Virtualized Deep Neural Networks for Scalable, Memory-Efficient Neural Network Design
The paper "vDNN: Virtualized Deep Neural Networks for Scalable, Memory-Efficient Neural Network Design" (arXiv ID: (1602.08124)) introduces a novel runtime memory manager to tackle the limitations imposed by GPU memory capacity during the training of deep neural networks (DNNs). The proposed solution, vDNN, seeks to efficiently virtualize memory usage across both GPU and CPU memory, enabling the training of larger network architectures that exceed the constraints of physical GPU memory.
Introduction to vDNN
Deep Neural Networks have achieved remarkable success across various domains, including computer vision, speech recognition, and NLP, driven largely by the computational power of GPUs. However, the DRAM capacity of GPUs often limits the size and depth of DNNs that can be trained effectively, requiring either cumbersome architecture choices or parallelization across multiple GPUs. vDNN aims to overcome these challenges by implementing a memory management strategy that reduces GPU memory usage through intelligent data transfer between GPU and CPU storage.
Figure 1: GPU memory usage when using the baseline, network-wide allocation policy and its maximum utilization.
Technical Implementation
vDNN Design Principle
vDNN operates on a layer-wise memory management strategy. During training, DNNs require significant memory overhead for storing intermediate feature maps due to their layer-wise architecture and stochastic gradient descent (SGD)-based training. By offloading and prefetching these intermediate data structures to and from host memory, vDNN effectively reduces the GPU memory burden:
- Memory Offload: Intermediate feature maps, primarily the input feature maps (X), are offloaded to CPU memory when they are not immediately needed during forward propagation.

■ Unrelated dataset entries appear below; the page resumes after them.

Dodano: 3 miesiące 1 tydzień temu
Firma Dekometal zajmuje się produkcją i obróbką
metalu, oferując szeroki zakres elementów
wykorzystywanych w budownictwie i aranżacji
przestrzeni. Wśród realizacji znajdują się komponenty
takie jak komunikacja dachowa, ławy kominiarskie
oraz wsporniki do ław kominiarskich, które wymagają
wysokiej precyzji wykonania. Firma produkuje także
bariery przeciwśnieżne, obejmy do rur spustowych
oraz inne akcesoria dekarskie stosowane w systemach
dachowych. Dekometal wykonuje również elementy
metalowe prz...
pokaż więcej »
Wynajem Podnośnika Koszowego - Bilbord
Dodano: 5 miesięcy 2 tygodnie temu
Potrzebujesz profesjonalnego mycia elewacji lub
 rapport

- Memory Prefetch: Offloaded data is prefetched back to GPU memory to ensure their availability during backward propagation, overlapping the data transfer with computations to mitigate latency penalties.
Figure 2: Memory allocations required for linear networks using the baseline memory manager.

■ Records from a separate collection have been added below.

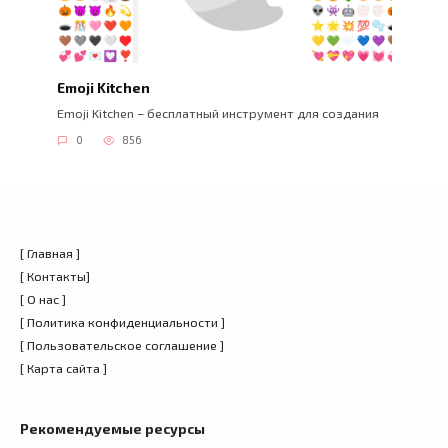
Emoji Kitchen
Emoji Kitchen – бесплатный инструмент для создания
0
856
[ Главная ]
[ Контакты]
[ О нас ]
[ Политика конфиденциальности ]
[ Пользовательское соглашение ]
[ Карта сайта ]
Рекомендуемые ресурсы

Dynamic and Static Memory Policies
The paper presents both static and dynamic memory transfer policies:
Experimental Results
Experiments show significant reductions in memory usage with vDNN. For instance, AlexNet's GPU memory usage is reduced by up to 89%, with similar reductions for OverFeat and GoogLeNet.
Figure 4: Average and maximum memory usage and corresponding savings with vDNN.
Despite these memory efficiency gains, vDNN incurs varying performance penalties. Static policies lead to up to 63% decline in performance in some configurations due to offloading overhead, while dynamic vDNN maintains competitive performance with minimal loss by optimizing the workload balance.
Scalability to Deep Networks
The scalability of vDNN is illustrated with exceedingly deep networks, demonstrating reduced GPU memory usage while maintaining performance levels. vDNN effectively manages networks with hundreds of layers without notable degradation.
Figure 5: Maximum DRAM bandwidth utilization for each CONV layer's forward and backward propagation.
Implications and Future Work
vDNN allows researchers to train deeper and larger networks using existing hardware, facilitating advancements in model design without memory constraints. The implications extend to fields that require extensive compute power and memory, such as healthcare and autonomous systems.
Future developments may explore integration of vDNN with new generation interconnects like NVLink, offering enhanced bandwidth and further reducing overheads associated with offloading processes.
Conclusion
vDNN provides a robust solution to memory inefficiencies in DNN training on GPUs, significantly reducing memory demands and enabling scalable network design. With promising results across a range of established and deep network configurations, vDNN sets a precedent for memory management in machine learning practices, paving the way for more flexible and scalable AI applications.